In computing, a Monte Carlo algorithm is a randomized algorithm whose output may be incorrect with a certain (typically small) probability. Two examples of such algorithms are Karger–Stein algorithm and Monte Carlo algorithm for minimum Feedback arc set.
The name refers to the grand casino in the Principality of Monaco at Monte Carlo, which is well-known around the world as an icon of gambling. The term "Monte Carlo" was first introduced in 1947 by Nicholas Metropolis.
The related class of Las Vegas algorithms are also randomized, but in a different way: they take an amount of time that varies randomly, but always produce the correct answer.
It is not possible for a Monte Carlo algorithm to be converted into a Las Vegas algorithm even if there exists a procedure to verify that the output produced by the algorithm is indeed correct. Even if a resulting Las Vegas algorithm were to repeatedly run the Monte Carlo algorithm there is still no guarantee that any of the runs produces an output that can be verified to be correct.
Whereas the answer returned by a deterministic algorithm is always expected to be correct, this is not the case for Monte Carlo algorithms. For decision problems, these algorithms are generally classified as either false-biased or true-biased. A false-biased Monte Carlo algorithm is always correct when it returns false; a true-biased algorithm is always correct when it returns true.
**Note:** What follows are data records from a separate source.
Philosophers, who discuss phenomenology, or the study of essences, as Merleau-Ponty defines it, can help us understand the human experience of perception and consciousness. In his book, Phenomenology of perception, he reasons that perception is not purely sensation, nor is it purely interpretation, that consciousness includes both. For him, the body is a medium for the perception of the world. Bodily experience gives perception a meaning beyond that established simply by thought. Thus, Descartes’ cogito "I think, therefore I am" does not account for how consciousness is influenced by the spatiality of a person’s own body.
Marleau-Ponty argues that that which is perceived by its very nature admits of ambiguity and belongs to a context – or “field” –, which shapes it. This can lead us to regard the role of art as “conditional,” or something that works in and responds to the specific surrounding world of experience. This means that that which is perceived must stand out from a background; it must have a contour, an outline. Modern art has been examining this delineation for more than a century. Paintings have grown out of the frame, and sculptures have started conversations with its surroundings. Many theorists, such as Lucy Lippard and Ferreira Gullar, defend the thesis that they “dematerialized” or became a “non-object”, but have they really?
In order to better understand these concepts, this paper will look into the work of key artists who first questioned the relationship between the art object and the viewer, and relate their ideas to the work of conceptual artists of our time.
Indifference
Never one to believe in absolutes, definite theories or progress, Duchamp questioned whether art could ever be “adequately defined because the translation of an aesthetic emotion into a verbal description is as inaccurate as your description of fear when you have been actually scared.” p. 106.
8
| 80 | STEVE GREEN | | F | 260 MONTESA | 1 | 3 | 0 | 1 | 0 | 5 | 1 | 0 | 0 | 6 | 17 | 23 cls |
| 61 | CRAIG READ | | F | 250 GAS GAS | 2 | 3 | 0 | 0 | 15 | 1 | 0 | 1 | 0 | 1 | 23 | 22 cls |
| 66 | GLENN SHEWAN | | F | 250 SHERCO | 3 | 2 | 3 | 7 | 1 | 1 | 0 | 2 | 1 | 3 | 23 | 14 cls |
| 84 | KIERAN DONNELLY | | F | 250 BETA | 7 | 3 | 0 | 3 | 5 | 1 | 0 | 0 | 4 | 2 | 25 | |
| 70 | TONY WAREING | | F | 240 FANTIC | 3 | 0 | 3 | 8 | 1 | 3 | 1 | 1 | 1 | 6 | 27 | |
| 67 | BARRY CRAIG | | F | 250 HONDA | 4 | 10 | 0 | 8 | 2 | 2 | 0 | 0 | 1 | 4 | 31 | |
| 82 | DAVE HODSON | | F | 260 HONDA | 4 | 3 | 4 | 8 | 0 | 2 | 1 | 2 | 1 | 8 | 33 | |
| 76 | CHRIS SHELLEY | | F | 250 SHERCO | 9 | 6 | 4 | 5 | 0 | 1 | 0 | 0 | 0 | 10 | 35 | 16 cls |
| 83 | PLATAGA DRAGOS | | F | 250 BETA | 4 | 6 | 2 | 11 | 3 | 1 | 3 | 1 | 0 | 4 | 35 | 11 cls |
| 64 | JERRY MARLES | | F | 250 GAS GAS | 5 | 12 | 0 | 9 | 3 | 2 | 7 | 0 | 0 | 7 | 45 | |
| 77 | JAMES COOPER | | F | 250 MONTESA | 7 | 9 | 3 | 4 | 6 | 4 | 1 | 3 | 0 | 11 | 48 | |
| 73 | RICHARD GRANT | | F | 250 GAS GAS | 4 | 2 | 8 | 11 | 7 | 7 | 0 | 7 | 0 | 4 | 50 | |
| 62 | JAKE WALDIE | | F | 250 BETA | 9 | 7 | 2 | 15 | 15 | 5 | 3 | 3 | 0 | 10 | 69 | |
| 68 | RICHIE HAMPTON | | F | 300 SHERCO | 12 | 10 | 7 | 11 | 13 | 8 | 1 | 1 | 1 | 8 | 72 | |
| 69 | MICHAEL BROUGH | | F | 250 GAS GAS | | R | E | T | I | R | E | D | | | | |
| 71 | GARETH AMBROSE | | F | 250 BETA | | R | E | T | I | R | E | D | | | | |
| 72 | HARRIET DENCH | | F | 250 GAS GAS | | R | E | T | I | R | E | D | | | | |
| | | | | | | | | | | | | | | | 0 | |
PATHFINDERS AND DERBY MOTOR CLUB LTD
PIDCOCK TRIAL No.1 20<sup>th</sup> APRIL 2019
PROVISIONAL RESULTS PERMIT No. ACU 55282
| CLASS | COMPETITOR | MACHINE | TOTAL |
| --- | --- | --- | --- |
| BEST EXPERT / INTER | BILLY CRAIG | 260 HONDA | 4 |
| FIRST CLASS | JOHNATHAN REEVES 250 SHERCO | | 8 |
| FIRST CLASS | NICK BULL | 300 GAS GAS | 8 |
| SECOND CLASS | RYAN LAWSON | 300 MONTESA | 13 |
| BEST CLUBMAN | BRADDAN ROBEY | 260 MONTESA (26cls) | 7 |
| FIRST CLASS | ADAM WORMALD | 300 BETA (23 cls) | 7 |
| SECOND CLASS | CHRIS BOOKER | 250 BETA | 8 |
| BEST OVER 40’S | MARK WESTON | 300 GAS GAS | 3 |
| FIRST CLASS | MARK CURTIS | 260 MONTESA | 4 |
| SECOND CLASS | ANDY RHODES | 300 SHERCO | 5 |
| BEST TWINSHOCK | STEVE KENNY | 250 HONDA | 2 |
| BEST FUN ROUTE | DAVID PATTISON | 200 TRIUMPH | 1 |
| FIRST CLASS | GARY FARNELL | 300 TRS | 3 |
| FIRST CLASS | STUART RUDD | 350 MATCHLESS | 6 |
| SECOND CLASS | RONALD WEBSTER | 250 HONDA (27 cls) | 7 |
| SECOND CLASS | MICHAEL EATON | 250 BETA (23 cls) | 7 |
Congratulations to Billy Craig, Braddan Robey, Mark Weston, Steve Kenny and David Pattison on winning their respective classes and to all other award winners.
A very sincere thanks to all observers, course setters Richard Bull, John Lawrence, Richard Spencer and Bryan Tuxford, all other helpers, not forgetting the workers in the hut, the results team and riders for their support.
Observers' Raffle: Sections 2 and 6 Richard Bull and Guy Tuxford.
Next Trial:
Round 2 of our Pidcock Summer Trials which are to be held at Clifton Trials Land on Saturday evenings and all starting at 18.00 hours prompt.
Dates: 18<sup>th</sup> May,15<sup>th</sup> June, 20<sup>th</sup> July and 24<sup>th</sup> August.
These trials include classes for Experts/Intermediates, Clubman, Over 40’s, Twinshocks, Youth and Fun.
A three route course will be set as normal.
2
While this describes algorithms with one-sided errors, others might have no bias; these are said to have two-sided errors. The answer they provide (either true or false) will be incorrect, or correct, with some bounded probability.
For instance, the Solovay–Strassen primality test is used to determine whether a given number is a prime number. It always answers true for prime number inputs; for composite inputs, it answers false with probability at least ½ and true with probability less than ½. Thus, false answers from the algorithm are certain to be correct, whereas the true answers remain uncertain; this is said to be a ½-correct false-biased algorithm.